URC: Like its peer institutions in the Association of American Universities (AAU), Michigan State University has a complex portfolio of research and scholarly activities – with all of the related challenges of federal budget uncertainties, increasing regulatory responsibilities, and the need to provide an infrastructure that supports twenty-first century knowledge acquisition. What will your strategy be to help MSU’s research community meet these challenges?
SH: The real source of any institution’s strength is its people. The PI’s (Principal Investigators) are the real heroes, and the main thing we can do is to help them with their work. We obviously want to align the incentives to support great research, and minimize regulatory load while still protecting the interests of the institution as a whole.
Interdisciplinary research is where many of the best new opportunities are, but we need to make it easier for scholars and scientists to collaborate with counterparts in different departments and colleges.
URC: Michigan State University is actively involved – in East Lansing and across the state – in the effort to revitalize Michigan’s economy with new ideas, new businesses, and more highly skilled people. As the university’s research leader and someone with working entrepreneurial experience, how will you help to drive this initiative?
SH: We intend to work very hard to help technologies and companies originating from MSU to reach the point where they are economically viable and can create new jobs and industries in the state and beyond.

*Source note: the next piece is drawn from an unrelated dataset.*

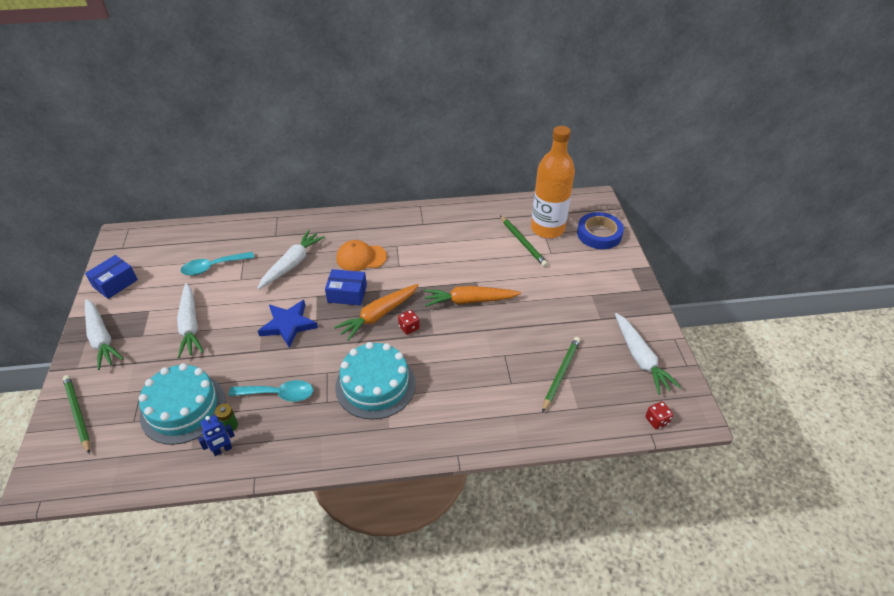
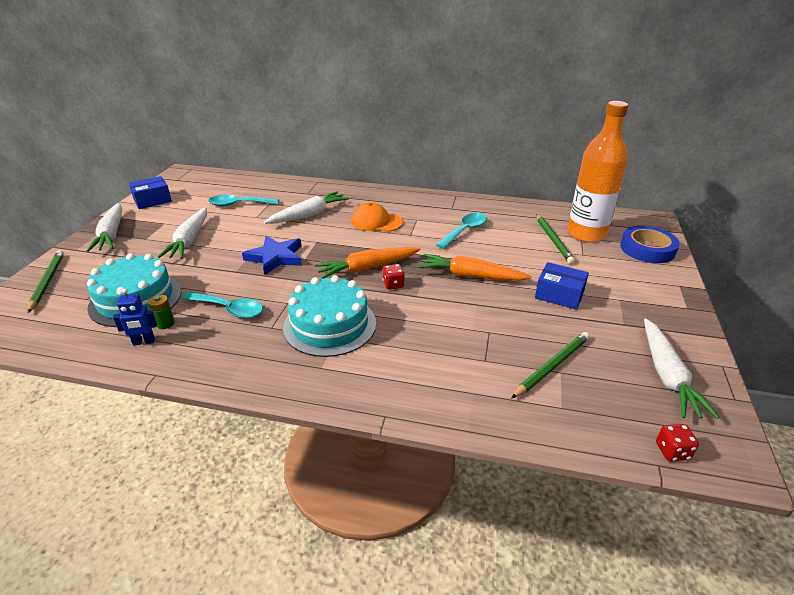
camera: 20 degrees right, 10 degrees down
(347, 294) = (346, 245): blue box -> blue box (559, 295)
(445, 250) = (464, 231): none -> turquoise spoon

I am very passionate about new company formation (startups) as a source of innovation in the economy. Michigan has a skilled manufacturing workforce, and I’m optimistic that, despite globalization, there are still opportunities to take those capabilities in new directions. One great example is the Lansing company Niowave, which is building new commercial accelerators using know-how that originates in MSU’s National Superconducting Cyclotron Lab. This is advanced manufacturing and engineering at the cutting edge of medical and materials science research.

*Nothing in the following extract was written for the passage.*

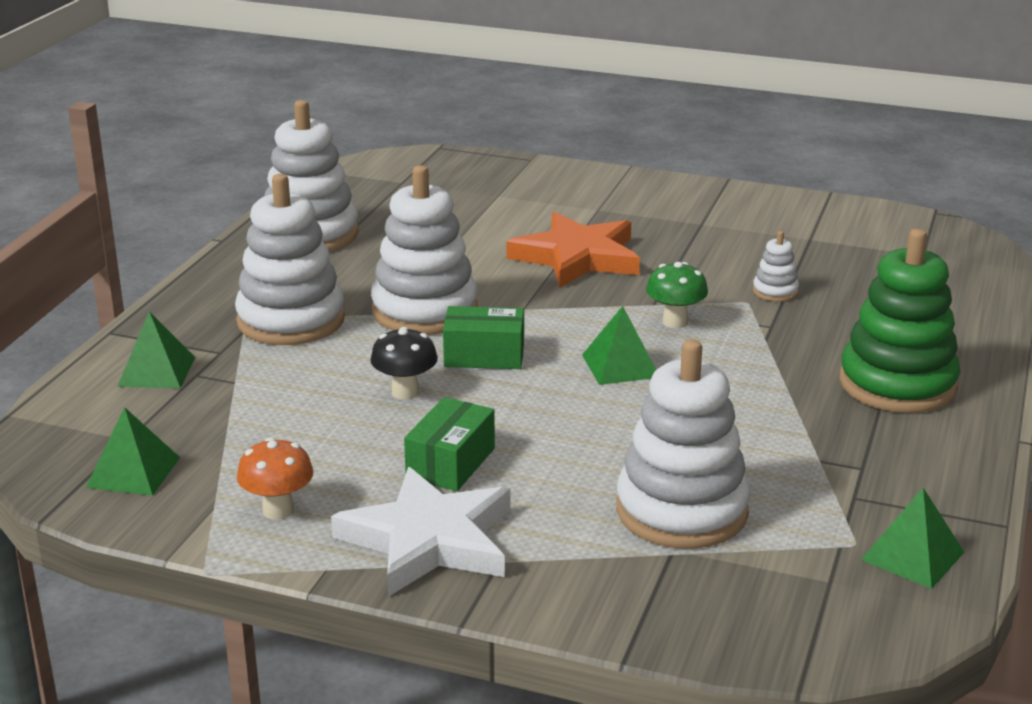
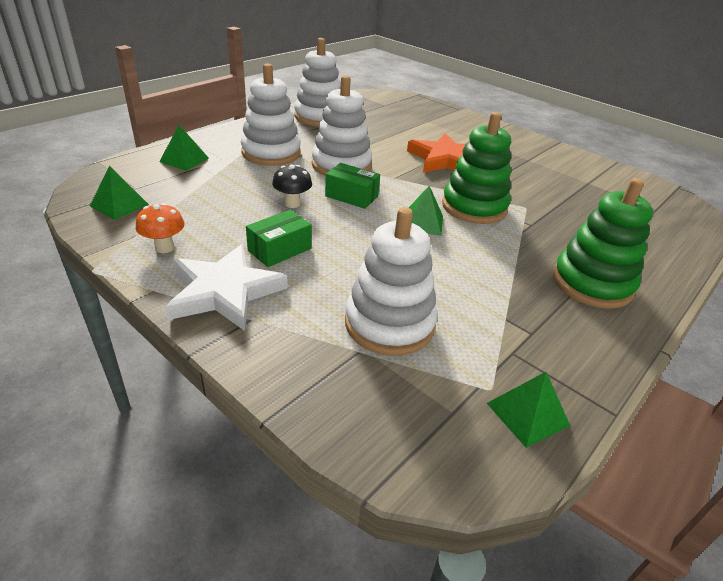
camera: 20 degrees right, 10 degrees up
(675, 322) = (474, 207): green mushroom -> green stacking toy
(775, 291) = (547, 206): white stacking toy -> none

URC: One of the major projects that will strengthen Michigan State University’s research reputation – and Michigan’s economy – in the coming decades is the $600-million Facility for Rare Isotope Beams (FRIB), a new national user facility for nuclear science, funded by the Department of Energy Office of Science (DOE-SC). Is there an aspect of the project that particularly excites you?

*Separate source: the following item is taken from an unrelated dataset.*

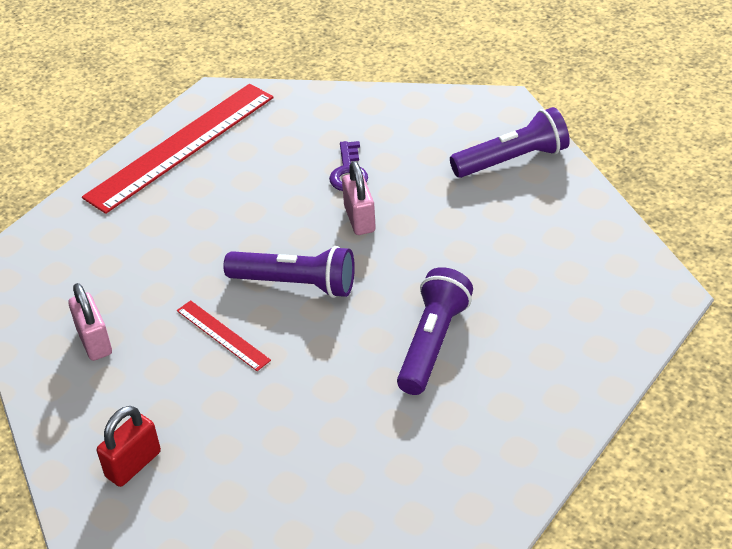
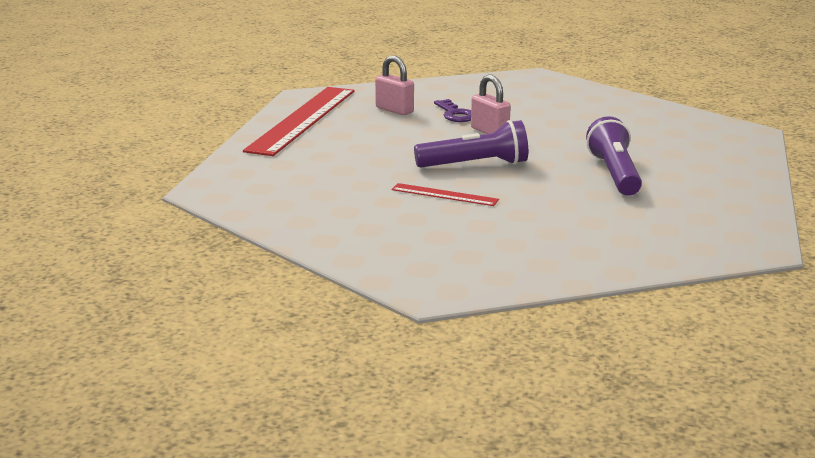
camera: 25 degrees left, 20 degrees down
(94, 341) = (336, 214): pink padlock -> pink padlock (394, 110)
(133, 464) = (444, 264): red padlock -> none
(512, 160) = (572, 95): purple flashlight -> none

SH: FRIB will help answer one of the great open questions in nuclear physics – where do heavy elements come from in the universe? Heavy elements (heavier than iron) are unstable, and have to be synthesized under very special conditions – such as in supernovae or in neutron stars. In order to understand these processes better, we need to create and study the interactions of rare isotopes. FRIB will not only address these questions, it will develop new accelerator and nuclear chemistry technologies that will have further applications in medicine, imaging and other areas. The staff at NSCL/FRIB are world class and we’re very lucky have them on our campus.